In light of the records, the judgment of the court below is just, and it is clear that the above judgment of the court below contains the purport of rejecting the plaintiffs' assertion on the agreement between the labor and management on July 25, 1998. Thus, there is no error in the incomplete deliberation or omission of judgment, and the decision of the court below's rejection of the plaintiffs' assertion that the wages before the reduction should be the basis in calculating the dismissal allowance to be paid to the plaintiffs. Thus, the argument in the grounds of appeal on this point is not acceptable.
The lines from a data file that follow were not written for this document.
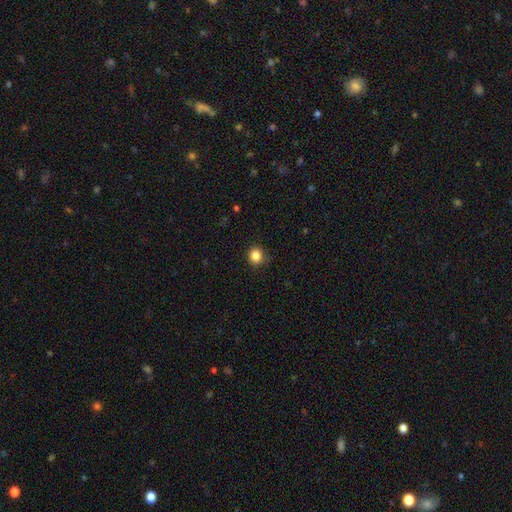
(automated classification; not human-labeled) Overall: smooth (85%). How rounded: round (88%). Merging: none (87%).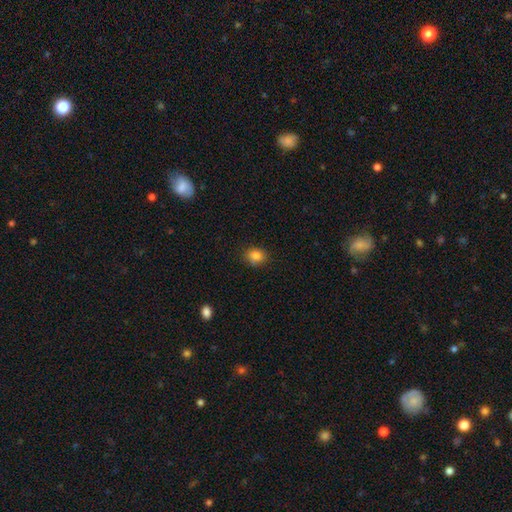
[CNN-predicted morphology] Q: Smooth or featured?
A: smooth (84%); runner-up: star or artifact (11%)
Q: How rounded?
A: round (56%); runner-up: in between (43%)
Q: Merging?
A: none (86%); runner-up: minor disturbance (11%)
4. Where a company dissolved for the discontinuation of business has properly dismissed workers in the course of liquidation, employment relations with the company that is the employer shall be terminated once, and even if a company in the course of liquidation re-employed some of the dismissed workers for the purpose of carrying out liquidation duties, barring special circumstances, labor relations shall be newly established from that time, barring special circumstances. Thus, retirement allowances after re-employment shall be calculated by counting from the date of re-employment (see Supreme Court Decision 94Da52768 delivered on October 12, 195, etc.).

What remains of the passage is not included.